▶ DATA SEGMENT
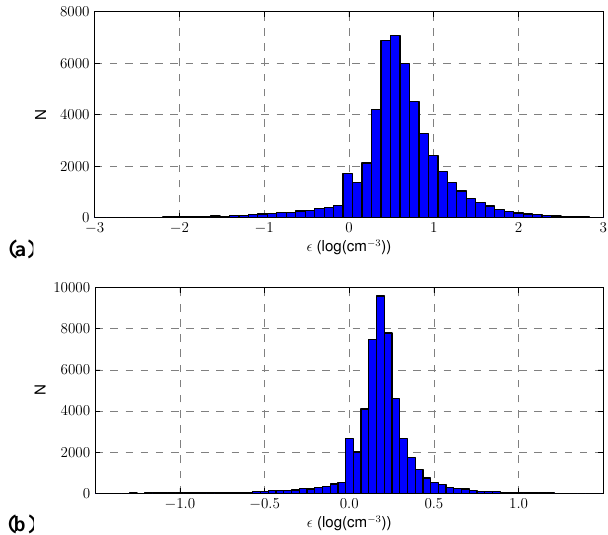
Fig. 6. Histograms of the approximation errors (cid:15)( x ) . N denotes the number of samples. (a) Approximate parameterization with 4 size sections for the aerosol particle size distributions. (b) Approximate parameterization with 7 size sections for the aerosol particle size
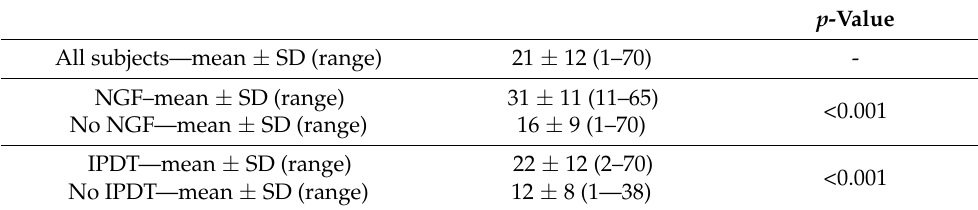
Table 5. Mean days of hospitalisation (effects of NGF and IPDT).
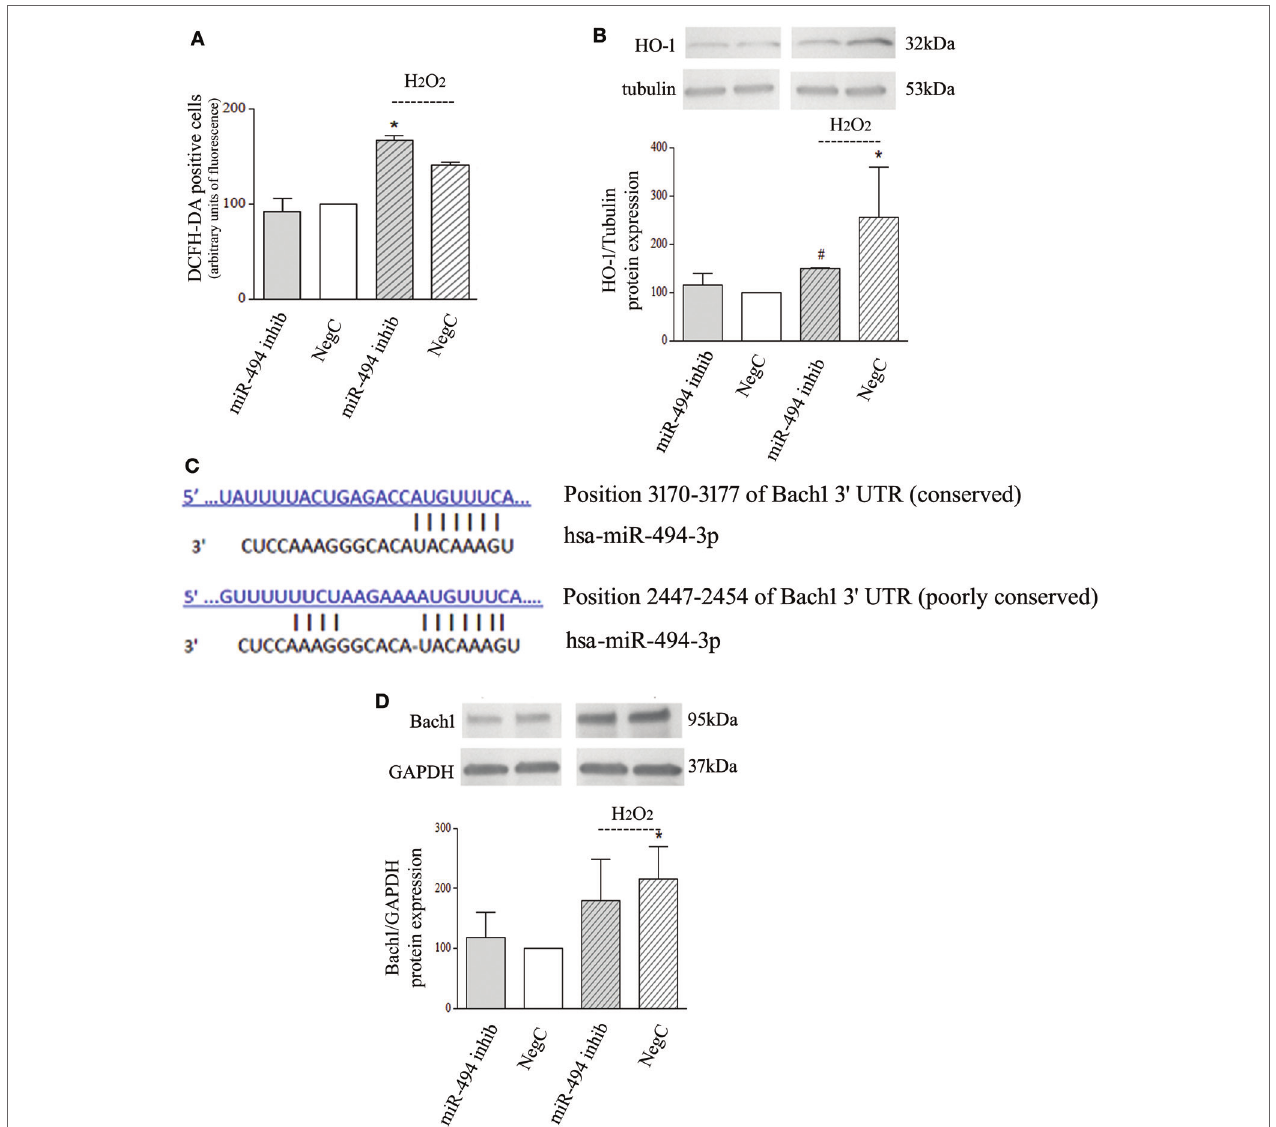
figUre 2 | miR-494 inhibition impairs heme oxygenase 1 (HO-1) induction in response to H 2 O 2 in Bach1-independent way. (a) Positivity to DCFH-DA has been measured by cytofluorimetric analyses after miR-494 inhibition and 6 h exposure to 500 µM H 2 O 2 . Statistical analysis: n = 2; * p < 0.05 vs NegC. (B) WB analysis of HO-1 expression. Tubulin expression has been used as loading control. 30 µg of protein has been loaded. The bands show the most representative experiment. Statistical analysis: n = 3; * p < 0.05 vs NegC. # p < 0.05 vs NegC + H 2 O 2 . (c) The human Bach1 3 ′ UTR contains two seed sites for miR-494. The sequence alignments were predicted using TargetScan. (D) WB analysis of Bach1 expression. GAPDH expression has been used as loading control. 30 µg of protein has been loaded. The bands show the most representative experiment. Statistical analysis: n = 4; * p < 0.05 vs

▶ REQUIRED ACTION
Your answer must be only the lines from the one that holds "Table 5. Mean" to the end of the listing, each restated word for word, with both ends kept and pictures left out.

▶ RESPONSE TO THIS TASK
Table 5. Mean days of hospitalisation (effects of NGF and IPDT).
figUre 2 | miR-494 inhibition impairs heme oxygenase 1 (HO-1) induction in response to H 2 O 2 in Bach1-independent way. (a) Positivity to DCFH-DA has been measured by cytofluorimetric analyses after miR-494 inhibition and 6 h exposure to 500 µM H 2 O 2 . Statistical analysis: n = 2; * p < 0.05 vs NegC. (B) WB analysis of HO-1 expression. Tubulin expression has been used as loading control. 30 µg of protein has been loaded. The bands show the most representative experiment. Statistical analysis: n = 3; * p < 0.05 vs NegC. # p < 0.05 vs NegC + H 2 O 2 . (c) The human Bach1 3 ′ UTR contains two seed sites for miR-494. The sequence alignments were predicted using TargetScan. (D) WB analysis of Bach1 expression. GAPDH expression has been used as loading control. 30 µg of protein has been loaded. The bands show the most representative experiment. Statistical analysis: n = 4; * p < 0.05 vs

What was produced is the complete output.